=== Request ===
Reproduce verbatim every line of the material from the line containing "pose: elev=39.3 azim=262.7" through the line containing "Dot at: (274, 272)", including both of those lines.

=== Supplied records ===
>>>

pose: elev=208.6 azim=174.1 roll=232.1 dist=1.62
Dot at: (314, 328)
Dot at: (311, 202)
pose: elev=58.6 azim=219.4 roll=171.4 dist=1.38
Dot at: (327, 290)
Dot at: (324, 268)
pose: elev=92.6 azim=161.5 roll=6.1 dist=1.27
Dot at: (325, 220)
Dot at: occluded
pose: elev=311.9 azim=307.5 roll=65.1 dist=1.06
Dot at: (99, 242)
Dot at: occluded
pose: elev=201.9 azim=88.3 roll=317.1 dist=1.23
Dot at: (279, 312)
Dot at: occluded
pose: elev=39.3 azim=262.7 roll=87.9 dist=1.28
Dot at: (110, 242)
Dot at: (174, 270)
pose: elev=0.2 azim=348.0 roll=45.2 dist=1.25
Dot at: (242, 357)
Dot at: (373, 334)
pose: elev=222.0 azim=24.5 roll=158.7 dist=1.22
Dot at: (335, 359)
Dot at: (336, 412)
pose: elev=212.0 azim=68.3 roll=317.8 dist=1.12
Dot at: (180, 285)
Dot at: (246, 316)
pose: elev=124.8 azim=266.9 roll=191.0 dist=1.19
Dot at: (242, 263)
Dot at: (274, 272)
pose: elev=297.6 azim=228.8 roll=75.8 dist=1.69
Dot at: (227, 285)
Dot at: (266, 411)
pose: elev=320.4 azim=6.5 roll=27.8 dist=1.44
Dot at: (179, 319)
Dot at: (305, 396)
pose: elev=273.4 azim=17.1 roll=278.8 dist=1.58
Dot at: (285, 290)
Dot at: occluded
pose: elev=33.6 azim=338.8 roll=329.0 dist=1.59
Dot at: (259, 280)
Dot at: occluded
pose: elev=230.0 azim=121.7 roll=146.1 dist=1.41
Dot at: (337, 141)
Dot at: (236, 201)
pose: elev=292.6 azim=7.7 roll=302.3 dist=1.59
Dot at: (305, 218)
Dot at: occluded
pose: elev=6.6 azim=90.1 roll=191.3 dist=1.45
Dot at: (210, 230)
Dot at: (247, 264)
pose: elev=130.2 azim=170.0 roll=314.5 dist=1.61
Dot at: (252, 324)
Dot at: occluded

<<<

=== Response below ===
pose: elev=39.3 azim=262.7 roll=87.9 dist=1.28
Dot at: (110, 242)
Dot at: (174, 270)
pose: elev=0.2 azim=348.0 roll=45.2 dist=1.25
Dot at: (242, 357)
Dot at: (373, 334)
pose: elev=222.0 azim=24.5 roll=158.7 dist=1.22
Dot at: (335, 359)
Dot at: (336, 412)
pose: elev=212.0 azim=68.3 roll=317.8 dist=1.12
Dot at: (180, 285)
Dot at: (246, 316)
pose: elev=124.8 azim=266.9 roll=191.0 dist=1.19
Dot at: (242, 263)
Dot at: (274, 272)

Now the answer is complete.